Retype the data word for word, starting with its very first line and going on through the line with "export const myFeature". Include both of those lines.

>> start Listing

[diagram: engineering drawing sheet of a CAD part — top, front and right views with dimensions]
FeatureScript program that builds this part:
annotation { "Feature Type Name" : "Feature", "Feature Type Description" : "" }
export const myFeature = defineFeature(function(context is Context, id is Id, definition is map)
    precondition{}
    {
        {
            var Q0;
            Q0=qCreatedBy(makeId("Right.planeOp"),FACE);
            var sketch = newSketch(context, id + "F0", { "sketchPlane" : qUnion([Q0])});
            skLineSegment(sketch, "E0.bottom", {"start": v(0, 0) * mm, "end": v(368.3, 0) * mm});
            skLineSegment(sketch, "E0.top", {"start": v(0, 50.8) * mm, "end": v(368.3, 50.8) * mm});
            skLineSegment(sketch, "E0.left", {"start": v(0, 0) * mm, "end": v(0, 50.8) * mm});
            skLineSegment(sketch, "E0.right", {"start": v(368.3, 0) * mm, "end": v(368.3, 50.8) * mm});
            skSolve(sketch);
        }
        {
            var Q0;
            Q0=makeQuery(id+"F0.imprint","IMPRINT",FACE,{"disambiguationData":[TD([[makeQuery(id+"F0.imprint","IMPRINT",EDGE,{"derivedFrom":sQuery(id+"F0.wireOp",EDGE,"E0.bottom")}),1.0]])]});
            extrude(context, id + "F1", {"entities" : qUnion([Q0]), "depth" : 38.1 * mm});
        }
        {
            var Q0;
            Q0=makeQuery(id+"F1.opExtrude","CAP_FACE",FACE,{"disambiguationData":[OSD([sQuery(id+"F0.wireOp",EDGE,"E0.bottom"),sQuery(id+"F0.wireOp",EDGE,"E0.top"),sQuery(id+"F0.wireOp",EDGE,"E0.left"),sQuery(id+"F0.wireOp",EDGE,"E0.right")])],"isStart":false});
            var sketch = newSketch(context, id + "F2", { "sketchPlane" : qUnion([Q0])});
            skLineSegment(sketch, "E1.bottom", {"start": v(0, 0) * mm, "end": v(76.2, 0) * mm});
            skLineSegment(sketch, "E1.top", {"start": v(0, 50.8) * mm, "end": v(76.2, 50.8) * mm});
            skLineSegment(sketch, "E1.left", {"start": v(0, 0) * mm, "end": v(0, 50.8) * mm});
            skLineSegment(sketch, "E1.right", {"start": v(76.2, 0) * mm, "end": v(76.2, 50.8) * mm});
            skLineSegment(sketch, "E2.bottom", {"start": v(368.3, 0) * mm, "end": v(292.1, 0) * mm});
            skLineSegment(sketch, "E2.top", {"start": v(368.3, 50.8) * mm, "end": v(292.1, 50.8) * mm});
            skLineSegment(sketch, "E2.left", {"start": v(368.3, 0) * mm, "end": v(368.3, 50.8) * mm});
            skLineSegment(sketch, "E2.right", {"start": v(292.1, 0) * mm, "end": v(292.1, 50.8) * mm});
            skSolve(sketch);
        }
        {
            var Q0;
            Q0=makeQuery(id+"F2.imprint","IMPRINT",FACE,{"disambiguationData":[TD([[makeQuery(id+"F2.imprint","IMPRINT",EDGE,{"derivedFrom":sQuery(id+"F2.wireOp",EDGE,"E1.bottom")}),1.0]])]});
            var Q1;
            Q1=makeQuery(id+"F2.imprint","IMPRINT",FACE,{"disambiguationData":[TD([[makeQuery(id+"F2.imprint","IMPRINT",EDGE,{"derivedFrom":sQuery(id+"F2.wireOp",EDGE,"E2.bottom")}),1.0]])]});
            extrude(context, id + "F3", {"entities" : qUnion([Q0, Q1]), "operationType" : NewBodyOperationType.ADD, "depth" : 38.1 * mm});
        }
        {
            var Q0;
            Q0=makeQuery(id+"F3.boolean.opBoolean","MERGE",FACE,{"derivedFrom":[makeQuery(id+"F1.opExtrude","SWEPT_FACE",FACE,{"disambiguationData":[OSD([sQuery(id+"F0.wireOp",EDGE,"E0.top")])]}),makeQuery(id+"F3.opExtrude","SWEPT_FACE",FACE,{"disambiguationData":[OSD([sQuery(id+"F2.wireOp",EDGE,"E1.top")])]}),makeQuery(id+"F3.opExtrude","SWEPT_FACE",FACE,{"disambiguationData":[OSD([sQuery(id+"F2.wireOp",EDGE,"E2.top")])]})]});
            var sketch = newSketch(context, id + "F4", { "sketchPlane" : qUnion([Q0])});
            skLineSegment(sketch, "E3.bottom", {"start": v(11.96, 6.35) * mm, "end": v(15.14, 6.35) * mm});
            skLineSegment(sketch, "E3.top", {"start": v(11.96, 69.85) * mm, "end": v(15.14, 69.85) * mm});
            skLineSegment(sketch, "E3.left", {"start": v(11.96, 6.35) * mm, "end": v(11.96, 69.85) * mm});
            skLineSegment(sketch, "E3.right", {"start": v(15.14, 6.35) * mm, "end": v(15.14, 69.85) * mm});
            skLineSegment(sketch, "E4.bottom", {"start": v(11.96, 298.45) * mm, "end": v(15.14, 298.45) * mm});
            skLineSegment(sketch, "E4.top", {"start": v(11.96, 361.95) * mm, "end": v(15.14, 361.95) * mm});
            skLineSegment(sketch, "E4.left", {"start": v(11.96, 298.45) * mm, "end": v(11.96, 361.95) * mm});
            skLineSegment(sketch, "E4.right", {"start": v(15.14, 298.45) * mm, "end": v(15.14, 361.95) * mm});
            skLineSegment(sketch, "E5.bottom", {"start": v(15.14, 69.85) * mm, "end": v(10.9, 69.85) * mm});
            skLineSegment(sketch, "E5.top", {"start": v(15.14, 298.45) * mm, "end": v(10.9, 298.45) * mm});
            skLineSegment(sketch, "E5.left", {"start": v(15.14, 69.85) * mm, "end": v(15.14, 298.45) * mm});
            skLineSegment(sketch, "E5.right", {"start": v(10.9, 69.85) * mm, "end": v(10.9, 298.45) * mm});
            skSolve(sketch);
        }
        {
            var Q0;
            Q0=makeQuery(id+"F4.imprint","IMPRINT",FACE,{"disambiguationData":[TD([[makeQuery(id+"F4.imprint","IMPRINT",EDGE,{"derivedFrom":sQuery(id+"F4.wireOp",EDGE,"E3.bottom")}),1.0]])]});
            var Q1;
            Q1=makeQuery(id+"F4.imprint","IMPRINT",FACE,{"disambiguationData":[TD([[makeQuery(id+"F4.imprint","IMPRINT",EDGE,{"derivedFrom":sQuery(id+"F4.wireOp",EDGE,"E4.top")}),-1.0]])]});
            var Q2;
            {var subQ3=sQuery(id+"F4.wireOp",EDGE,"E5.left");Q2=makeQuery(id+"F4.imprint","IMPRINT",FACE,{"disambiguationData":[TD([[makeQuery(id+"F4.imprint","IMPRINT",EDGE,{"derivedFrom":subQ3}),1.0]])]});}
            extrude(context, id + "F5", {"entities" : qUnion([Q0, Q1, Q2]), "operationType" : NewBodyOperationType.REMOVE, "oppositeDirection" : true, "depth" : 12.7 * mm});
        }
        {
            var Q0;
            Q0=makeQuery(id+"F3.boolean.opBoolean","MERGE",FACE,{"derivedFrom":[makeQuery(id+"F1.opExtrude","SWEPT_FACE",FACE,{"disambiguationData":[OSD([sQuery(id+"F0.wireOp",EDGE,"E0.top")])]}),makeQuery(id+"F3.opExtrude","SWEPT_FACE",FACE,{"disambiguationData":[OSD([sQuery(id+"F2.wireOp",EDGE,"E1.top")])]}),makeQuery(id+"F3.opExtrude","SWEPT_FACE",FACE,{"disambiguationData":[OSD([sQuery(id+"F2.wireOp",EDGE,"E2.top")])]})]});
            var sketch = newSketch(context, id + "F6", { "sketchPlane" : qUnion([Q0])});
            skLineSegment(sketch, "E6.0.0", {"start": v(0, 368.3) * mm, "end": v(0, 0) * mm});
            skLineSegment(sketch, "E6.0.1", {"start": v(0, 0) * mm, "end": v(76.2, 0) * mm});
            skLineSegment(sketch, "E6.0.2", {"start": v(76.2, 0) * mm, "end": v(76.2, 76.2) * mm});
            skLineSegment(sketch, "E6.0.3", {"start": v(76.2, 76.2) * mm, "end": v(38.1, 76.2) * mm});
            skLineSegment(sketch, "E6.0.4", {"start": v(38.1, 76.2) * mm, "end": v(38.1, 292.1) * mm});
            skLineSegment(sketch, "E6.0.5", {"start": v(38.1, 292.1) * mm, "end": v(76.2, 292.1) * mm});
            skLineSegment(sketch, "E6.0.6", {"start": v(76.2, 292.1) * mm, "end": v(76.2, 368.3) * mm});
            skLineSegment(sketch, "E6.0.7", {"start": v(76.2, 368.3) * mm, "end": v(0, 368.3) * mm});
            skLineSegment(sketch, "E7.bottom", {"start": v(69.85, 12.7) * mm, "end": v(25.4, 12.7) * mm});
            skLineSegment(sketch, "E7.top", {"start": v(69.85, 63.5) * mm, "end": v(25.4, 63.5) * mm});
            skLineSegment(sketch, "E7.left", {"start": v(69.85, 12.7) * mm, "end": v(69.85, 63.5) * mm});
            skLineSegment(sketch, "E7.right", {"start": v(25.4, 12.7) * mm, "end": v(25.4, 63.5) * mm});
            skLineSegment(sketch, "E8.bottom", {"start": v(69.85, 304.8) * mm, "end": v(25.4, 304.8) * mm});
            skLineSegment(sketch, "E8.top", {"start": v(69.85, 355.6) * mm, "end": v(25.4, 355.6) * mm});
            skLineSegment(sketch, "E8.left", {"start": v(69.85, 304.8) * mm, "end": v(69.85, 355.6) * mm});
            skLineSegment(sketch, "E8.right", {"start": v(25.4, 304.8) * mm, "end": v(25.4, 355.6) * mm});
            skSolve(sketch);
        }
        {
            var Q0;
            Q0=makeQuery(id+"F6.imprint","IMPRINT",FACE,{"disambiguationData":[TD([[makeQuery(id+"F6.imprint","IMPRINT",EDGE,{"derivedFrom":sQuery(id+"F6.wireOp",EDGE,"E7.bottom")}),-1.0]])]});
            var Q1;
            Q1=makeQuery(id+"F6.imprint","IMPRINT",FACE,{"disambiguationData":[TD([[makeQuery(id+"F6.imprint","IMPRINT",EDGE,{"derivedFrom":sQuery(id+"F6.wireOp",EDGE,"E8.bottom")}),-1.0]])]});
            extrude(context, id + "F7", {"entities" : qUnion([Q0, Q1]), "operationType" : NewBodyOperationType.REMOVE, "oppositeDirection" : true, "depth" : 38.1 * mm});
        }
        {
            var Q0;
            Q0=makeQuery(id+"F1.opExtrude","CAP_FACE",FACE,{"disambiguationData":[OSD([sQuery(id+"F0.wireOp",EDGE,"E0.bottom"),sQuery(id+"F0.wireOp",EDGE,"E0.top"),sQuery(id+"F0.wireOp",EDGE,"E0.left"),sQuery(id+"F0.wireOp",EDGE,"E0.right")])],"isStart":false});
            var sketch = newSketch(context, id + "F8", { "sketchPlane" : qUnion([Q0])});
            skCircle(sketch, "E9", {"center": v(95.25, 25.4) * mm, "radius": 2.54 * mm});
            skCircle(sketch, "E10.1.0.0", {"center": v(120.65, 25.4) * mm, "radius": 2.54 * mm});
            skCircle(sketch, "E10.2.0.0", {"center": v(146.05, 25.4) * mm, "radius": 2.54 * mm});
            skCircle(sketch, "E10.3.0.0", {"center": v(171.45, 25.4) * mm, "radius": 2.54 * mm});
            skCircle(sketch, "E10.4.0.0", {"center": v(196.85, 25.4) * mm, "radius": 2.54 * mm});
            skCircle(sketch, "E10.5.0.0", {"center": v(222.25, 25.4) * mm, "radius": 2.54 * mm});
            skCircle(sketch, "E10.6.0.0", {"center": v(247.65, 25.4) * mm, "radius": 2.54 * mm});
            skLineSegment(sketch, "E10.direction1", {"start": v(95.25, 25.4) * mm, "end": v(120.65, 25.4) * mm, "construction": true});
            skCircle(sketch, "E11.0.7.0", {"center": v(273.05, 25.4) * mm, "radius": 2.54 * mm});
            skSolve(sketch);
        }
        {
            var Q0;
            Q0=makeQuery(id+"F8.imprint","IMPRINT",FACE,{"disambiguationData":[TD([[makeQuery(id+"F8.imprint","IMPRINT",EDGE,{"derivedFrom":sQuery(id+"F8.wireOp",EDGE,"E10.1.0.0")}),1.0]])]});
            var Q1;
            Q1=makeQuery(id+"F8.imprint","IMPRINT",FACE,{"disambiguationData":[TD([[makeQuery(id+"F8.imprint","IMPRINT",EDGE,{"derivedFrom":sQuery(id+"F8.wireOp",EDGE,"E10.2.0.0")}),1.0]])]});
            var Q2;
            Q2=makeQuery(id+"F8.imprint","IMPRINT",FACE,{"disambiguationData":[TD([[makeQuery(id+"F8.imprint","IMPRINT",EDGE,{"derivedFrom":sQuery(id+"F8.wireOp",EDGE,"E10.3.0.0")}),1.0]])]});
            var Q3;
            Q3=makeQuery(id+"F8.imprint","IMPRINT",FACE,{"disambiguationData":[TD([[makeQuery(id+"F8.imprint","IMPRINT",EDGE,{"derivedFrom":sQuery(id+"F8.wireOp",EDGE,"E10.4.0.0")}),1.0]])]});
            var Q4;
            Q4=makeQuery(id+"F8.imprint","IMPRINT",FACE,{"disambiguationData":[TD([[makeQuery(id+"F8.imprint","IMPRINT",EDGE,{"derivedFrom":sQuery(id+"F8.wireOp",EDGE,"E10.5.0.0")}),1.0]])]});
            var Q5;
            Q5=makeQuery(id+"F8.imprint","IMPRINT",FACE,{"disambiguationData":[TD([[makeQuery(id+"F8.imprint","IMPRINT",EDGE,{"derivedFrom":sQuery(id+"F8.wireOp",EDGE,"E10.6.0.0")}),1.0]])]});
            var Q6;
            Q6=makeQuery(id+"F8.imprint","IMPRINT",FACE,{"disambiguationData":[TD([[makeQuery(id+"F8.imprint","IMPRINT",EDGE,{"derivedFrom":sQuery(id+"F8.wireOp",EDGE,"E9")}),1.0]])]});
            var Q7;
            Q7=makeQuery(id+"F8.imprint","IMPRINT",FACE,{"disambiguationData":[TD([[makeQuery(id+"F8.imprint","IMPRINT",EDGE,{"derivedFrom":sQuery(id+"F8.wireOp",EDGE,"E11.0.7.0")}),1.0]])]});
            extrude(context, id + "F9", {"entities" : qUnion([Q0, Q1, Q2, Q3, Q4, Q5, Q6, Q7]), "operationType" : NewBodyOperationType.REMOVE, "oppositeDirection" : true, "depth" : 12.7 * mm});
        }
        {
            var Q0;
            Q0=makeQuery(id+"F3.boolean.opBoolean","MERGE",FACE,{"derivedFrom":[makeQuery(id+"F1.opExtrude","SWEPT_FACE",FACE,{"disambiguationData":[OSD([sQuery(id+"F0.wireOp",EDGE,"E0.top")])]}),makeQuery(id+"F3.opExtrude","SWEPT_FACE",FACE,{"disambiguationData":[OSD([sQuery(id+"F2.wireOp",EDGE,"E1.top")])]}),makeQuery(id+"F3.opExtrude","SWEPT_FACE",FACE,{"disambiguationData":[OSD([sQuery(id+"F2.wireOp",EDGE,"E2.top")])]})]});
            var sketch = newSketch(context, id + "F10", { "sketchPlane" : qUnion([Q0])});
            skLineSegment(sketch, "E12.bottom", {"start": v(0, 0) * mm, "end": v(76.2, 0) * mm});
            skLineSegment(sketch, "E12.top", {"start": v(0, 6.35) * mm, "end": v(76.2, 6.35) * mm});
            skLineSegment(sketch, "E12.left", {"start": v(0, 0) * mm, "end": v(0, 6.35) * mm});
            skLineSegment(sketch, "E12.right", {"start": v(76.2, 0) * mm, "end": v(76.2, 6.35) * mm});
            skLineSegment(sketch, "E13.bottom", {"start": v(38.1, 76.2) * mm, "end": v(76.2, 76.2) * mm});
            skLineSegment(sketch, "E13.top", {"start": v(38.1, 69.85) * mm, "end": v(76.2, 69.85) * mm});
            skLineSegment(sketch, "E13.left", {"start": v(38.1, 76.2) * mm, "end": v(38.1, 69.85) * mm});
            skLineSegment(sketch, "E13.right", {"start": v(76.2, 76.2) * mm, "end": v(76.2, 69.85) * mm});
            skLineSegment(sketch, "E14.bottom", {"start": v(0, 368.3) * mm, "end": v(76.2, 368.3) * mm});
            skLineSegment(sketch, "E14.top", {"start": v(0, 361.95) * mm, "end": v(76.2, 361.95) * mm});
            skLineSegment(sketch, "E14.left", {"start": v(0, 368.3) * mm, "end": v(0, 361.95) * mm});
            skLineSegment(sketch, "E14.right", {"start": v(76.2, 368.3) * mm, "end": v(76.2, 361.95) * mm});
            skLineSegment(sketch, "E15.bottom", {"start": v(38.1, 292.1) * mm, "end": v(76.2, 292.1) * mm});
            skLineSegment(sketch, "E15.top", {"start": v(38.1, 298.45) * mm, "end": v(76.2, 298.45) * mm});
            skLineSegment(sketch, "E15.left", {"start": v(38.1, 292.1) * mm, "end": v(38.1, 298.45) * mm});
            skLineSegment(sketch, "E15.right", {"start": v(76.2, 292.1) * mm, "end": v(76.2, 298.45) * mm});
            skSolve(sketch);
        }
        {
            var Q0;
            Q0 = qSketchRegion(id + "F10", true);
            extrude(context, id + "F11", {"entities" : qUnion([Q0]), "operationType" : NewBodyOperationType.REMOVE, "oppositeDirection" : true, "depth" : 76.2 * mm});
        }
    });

>> end Listing

Result for this exercise:
[diagram: engineering drawing sheet of a CAD part — top, front and right views with dimensions]
FeatureScript program that builds this part:
annotation { "Feature Type Name" : "Feature", "Feature Type Description" : "" }
export const myFeature = defineFeature(function(context is Context, id is Id, definition is map)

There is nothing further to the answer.